Pedro respondeu prontamente que vinha da margem sul do Tejo... E Luz interrompeu de imediato... Para informar que também tinha família lá por esses lados...

A directora torceu o nariz... Face à distância a que se encontrava da sua terra natal... Pedro percebeu-o e acrescentou:

- É um pouco longe... Mas já estou habituado! Afinal... Tenho andado de terra em terra!

- Eu sou alentejana! – Afirmou Luz... – E a doutora é de Viseu!

- Bem... – Interrompeu a directora... – Mas é sempre desagradável sair de casa! Eu tenho filhos e sei bem o que isso é!

A psicóloga olhava-o sem sorrisos... Já a directora e Luz pareciam bem mais afáveis...

- Ora... Senhor professor... – Iniciou a directora... Colocando os óculos procurando o seu nome no meu currículo vitae...

- Pedro! – Adiantou Luz... Olhando para o docente com cumplicidade...

- Professor Pedro... Quais são então as suas habilitações?

- Sou licenciado em ensino... – Respondeu Pedro... – Na área da educação física.

- Quantos anos tem de experiência? – Atalhou Júlia... Expondo a sua pronúncia do norte do país...

- Nos últimos quatro anos leccionei educação física em escolas do ministério da educação. – Informou Pedro... Olhando a psicóloga... Uma moça nova... Cabelos louros... Pele muito branca e deslavada... E de poucos sorrisos...

- Já deu aulas ao primeiro ciclo? – Interrogou a Dona Filó...

- Não... Ainda não! – Respondeu Pedro... Esfregando as mãos nas pernas... Disfarçando as manchas que ficaram da queda do autocarro... Intermediando o seu nervosismo com a coerência do seu discurso...
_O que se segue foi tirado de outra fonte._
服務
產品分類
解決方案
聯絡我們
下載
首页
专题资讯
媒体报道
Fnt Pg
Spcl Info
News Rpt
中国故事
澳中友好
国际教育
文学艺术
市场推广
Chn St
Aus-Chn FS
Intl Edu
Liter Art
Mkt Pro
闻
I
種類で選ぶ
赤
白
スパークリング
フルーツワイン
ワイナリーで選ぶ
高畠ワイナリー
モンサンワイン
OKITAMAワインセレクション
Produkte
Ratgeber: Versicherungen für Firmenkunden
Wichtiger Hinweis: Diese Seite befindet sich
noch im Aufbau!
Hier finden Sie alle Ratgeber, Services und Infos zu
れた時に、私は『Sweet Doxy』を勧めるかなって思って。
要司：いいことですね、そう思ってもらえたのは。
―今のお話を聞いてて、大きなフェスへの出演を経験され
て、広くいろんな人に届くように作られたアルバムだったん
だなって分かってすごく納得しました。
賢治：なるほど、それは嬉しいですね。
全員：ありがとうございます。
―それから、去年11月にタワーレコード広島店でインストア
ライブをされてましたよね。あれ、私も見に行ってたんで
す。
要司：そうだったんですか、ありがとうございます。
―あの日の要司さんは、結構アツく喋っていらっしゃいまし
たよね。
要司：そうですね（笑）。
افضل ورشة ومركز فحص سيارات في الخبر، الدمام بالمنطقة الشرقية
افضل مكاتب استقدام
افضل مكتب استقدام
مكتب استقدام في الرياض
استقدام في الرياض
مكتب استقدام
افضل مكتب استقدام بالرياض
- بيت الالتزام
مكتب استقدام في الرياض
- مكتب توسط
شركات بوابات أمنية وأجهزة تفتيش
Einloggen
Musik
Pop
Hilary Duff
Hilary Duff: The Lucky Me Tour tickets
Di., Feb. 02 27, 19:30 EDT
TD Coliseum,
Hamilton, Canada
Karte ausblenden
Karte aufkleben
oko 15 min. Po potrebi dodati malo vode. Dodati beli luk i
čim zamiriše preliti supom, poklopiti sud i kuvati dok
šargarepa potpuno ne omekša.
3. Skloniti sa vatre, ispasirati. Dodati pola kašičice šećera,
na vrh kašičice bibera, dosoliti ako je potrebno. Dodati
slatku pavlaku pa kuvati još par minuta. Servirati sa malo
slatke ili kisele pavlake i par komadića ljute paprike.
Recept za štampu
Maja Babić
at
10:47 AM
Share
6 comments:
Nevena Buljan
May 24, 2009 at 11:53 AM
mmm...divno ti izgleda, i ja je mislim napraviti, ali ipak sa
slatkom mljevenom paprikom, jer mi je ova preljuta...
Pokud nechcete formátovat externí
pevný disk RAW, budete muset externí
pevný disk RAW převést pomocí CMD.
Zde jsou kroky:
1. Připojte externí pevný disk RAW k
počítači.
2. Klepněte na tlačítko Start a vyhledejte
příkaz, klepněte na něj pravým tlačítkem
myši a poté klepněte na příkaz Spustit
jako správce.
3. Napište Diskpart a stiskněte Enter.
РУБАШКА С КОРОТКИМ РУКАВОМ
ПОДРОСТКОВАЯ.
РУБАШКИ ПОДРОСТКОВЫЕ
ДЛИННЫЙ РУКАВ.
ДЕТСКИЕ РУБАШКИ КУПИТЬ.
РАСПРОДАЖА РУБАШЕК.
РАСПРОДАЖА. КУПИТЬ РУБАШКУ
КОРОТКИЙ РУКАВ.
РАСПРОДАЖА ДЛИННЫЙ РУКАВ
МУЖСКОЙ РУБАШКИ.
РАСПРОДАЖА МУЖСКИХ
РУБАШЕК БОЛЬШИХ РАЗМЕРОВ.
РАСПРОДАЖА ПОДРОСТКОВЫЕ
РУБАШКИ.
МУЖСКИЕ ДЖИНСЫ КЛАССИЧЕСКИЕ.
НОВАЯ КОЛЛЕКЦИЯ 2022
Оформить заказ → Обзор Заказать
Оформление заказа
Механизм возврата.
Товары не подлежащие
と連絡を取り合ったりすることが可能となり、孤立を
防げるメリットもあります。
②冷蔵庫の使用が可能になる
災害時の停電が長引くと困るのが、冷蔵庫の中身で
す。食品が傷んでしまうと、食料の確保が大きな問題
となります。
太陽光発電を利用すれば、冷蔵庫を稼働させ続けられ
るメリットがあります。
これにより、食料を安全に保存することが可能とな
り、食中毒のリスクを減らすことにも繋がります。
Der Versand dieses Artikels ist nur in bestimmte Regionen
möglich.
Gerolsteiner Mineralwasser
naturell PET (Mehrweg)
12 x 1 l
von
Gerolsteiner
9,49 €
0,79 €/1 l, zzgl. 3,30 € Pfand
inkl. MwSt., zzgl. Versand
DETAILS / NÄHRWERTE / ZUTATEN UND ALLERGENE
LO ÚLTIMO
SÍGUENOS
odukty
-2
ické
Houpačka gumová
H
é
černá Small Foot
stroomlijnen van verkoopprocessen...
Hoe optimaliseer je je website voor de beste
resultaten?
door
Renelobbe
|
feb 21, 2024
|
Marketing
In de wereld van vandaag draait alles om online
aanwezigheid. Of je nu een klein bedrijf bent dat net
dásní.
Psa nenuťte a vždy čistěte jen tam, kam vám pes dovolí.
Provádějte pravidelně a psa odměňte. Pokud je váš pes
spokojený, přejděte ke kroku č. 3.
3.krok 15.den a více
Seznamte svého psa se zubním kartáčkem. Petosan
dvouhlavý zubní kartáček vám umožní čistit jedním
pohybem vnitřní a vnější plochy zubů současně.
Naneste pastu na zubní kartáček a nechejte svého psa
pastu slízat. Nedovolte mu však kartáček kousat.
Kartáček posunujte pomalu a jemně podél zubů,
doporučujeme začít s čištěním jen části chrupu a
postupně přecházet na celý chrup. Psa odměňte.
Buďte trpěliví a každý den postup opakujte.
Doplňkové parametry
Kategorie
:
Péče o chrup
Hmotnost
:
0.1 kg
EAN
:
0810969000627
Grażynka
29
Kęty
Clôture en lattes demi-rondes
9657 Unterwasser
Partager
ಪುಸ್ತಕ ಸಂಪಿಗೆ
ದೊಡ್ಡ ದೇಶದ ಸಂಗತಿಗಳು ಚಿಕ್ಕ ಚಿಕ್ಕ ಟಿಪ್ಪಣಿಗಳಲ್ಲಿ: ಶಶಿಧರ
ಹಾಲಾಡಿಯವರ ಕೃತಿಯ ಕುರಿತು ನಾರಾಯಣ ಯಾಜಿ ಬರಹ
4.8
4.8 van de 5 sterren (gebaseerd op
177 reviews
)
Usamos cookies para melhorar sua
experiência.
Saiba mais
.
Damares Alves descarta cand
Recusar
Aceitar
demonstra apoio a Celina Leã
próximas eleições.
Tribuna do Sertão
- Mas tem habilitação? – Contrapôs a mesma...

- Sim! Tenho!

O curso superior que Pedro concluíra... Era uma licenciatura em educação física... Porém... O mesmo conferia-lhe habilitação para a docência no primeiro ciclo do ensino básico...

Não fazia parte das suas ambições dar aulas na primária... Mas a instabilidade profissional das colocações do ministério da educação... E a precariedade do sistema nacional... Aliados à falta de dinheiro e tudo mais... Faziam-no arriscar...

- Quer trabalhar connosco? – Inquiriu a directora... Com um sorriso nos lábios...

- Quero!

A mesma sorriu e posteriormente falou um pouco acerca do colégio:

- Esta escola é um estabelecimento privado que atende alunos com necessidades educativas especiais... Desde há dez anos a esta parte...

Pedro estremeceu só de ouvir... Não fazia ideia... Nem tinha qualquer experiência no trabalho com deficientes... Ainda assim... Pensou… Que talvez lhe exigissem menos do que exigiriam se fossem alunos ditos normais... E para mais... Pedro precisava mesmo de trabalhar...

- Já trabalhou com este tipo de alunos? – Questionou a psicóloga... Com um ar agreste e de poucos amigos...

Pedro tinha de responder qualquer coisa... Nem que fosse mentira... Afinal... Ele precisava do dinheiro:

- Tive... Tive uma pequena experiência com este tipo de alunos durante o curso! Que gostei bastante e que foi enriquecedora para a minha formação profissional e pessoal.

A Dona Filó sorriu e perguntou:

- O que achou de trabalhar com esses miúdos?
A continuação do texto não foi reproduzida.